Münchner Momente:Die CSU und ihr kurioser Wahlkampf von gestern

Münchner Momente: Altes Plakat, aktueller Anlass: Das Thema Verkehr spielte schon bei der Wahl 1996 eine große Rolle.

Altes Plakat, aktueller Anlass: Das Thema Verkehr spielte schon bei der Wahl 1996 eine große Rolle.

(Foto: Bernd Kastner)

Nur ein Versehen oder vielsagendes Recycling? Auf einem Plakat ruft die Partei zu einer Kommunalwahl auf, die längst Geschichte ist.

Glosse von Bernd Kastner

Die Kommunalwahl ist verschoben worden. Sie findet nicht am 15. März statt, wie die allermeisten Politiker und Parteien die Bürger glauben machen wollen, sondern am 10. März, einem Dienstag. Das weiß bisher noch fast niemand, eigentlich ist es nur die CSU, die im Bilde ist. Und ein paar Radler sind es, sofern sie in der Prinzregentenstraße anhalten und lesen, was zwischen Radweg und Autospuren plakatiert ist. Wenn die CSU ihre Wähler für den 10. März mobilisiert, dann muss was dran sein. Bloß was?

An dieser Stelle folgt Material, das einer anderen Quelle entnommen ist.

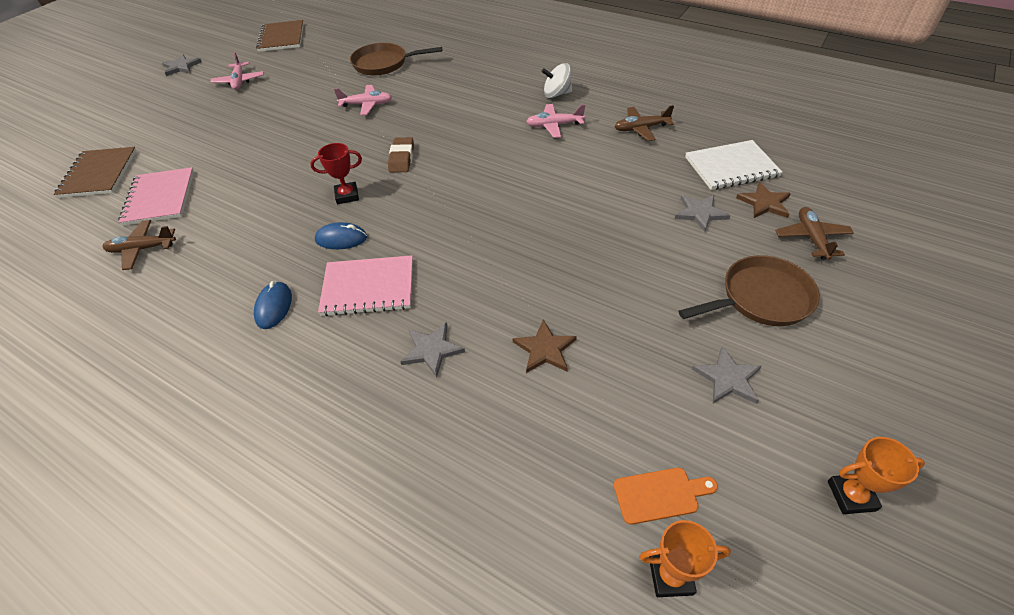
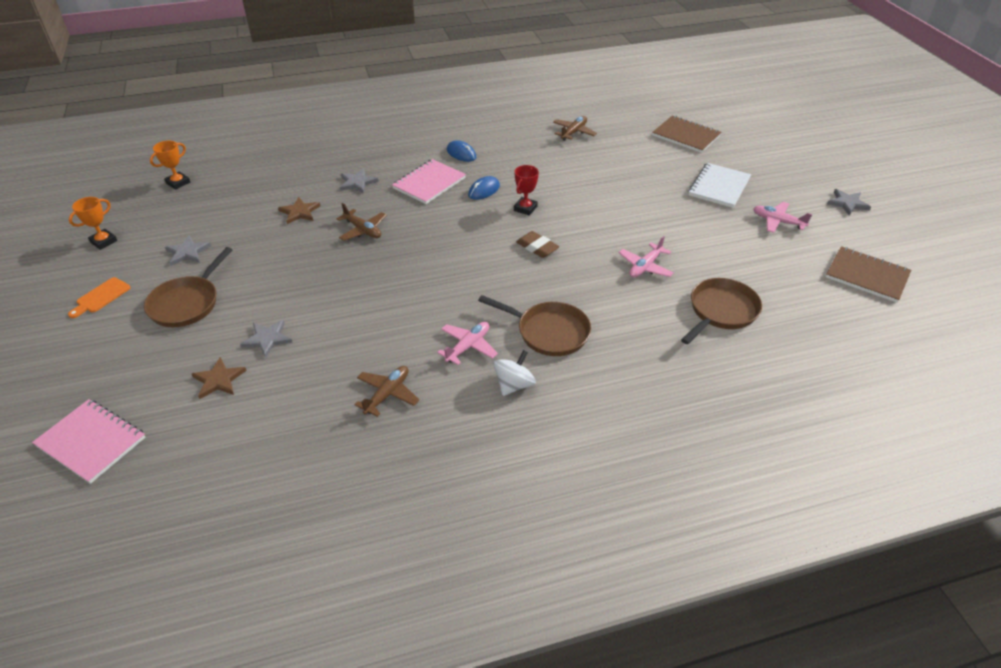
camera: 130 degrees right, 5 degrees down
(160, 198) = (623, 148): pink notebook -> pink notebook (91, 442)
(493, 106) = (548, 332): none -> brown pan
(660, 495) = (197, 198): orange cutting board -> orange cutting board (101, 297)
(731, 167) = (269, 401): white notebook -> white notebook (719, 187)
(811, 238) = (165, 369): brown plane -> brown plane (363, 230)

Wie ist es der Partei gelungen, den Termin heimlich nach vorne zu verlegen, um am 15. März, wenn all die Unwissenden die längst geschlossenen Wahllokale aufsuchen, bereits mit absolutester Mehrheit das Rathaus zu beherrschen? Anruf in der Münchner CSU-Zentrale. Der Geschäftsführer ist überrascht. So klandestin verlief die Aktion, dass nicht einmal er eingeweiht ist. Oder steckt was anderes dahinter? Der CSU-Mann hat da eine Vermutung, weil, äh, die Plakate, die werden doch von Ehrenamtlichen aufgestellt, und, nun ja, vielleicht hatten die noch eins von früher rumstehen. Von früher? 2014 wurde der Stadtrat nicht am 10. März gewählt, 2008 auch nicht, und ebenfalls nicht 2002. Aber davor, da gab es mal eine Kommunalwahl, deren Termin zum Plakat von heute passen würde: 1996.

Daraus zu schließen, dass die CSU nicht auf der Höhe der Zeit ist, wäre ungerecht und voreilig. Bestimmt steckt eine zukunftsorientierte Botschaft in dem einwandfrei erhaltenen Plakat, denn in Zeiten der Klimadebatte kommt Recycling wieder in Mode. Warum neue Sprüche erfinden, wenn die alten noch pfenniggut sind? "Diesen Stau sponsert Ihnen Rot/Grün." Von dieser Botschaft anno 1996 dürfte sich jeder SUV-Fahrer angesprochen fühlen.

Vielleicht aber hat der plakatierende Ehrenamtler auch nur in Notwehr gehandelt, als er die anderen, die frisch gedruckten CSU-Plakate sah und las, was da ein Bus zu den Wählern sagt: "Ich bin zwar kein Rad, lasse aber niemanden im Regen stehen." Ja, die CSU lässt Busse sprechen, und der CSU-Aktive versuchte zu verstehen, verstand aber nicht, was seine Partei sagen will. Ist sie für oder gegen Radler? Oder einfach so ein bisschen für sie, aber nur, wenn sie den Autofahrern keinen Platz wegnehmen. Sei's drum, es gibt ja noch den Slogan von damals, und der passt perfekt in den Grünstreifen an der Prinzregentenstraße: "Freie Fahrt für München. Ringausbau jetzt! 10. März." Das letzte Jahrhundert ist noch so präsent auf Münchens Straßen.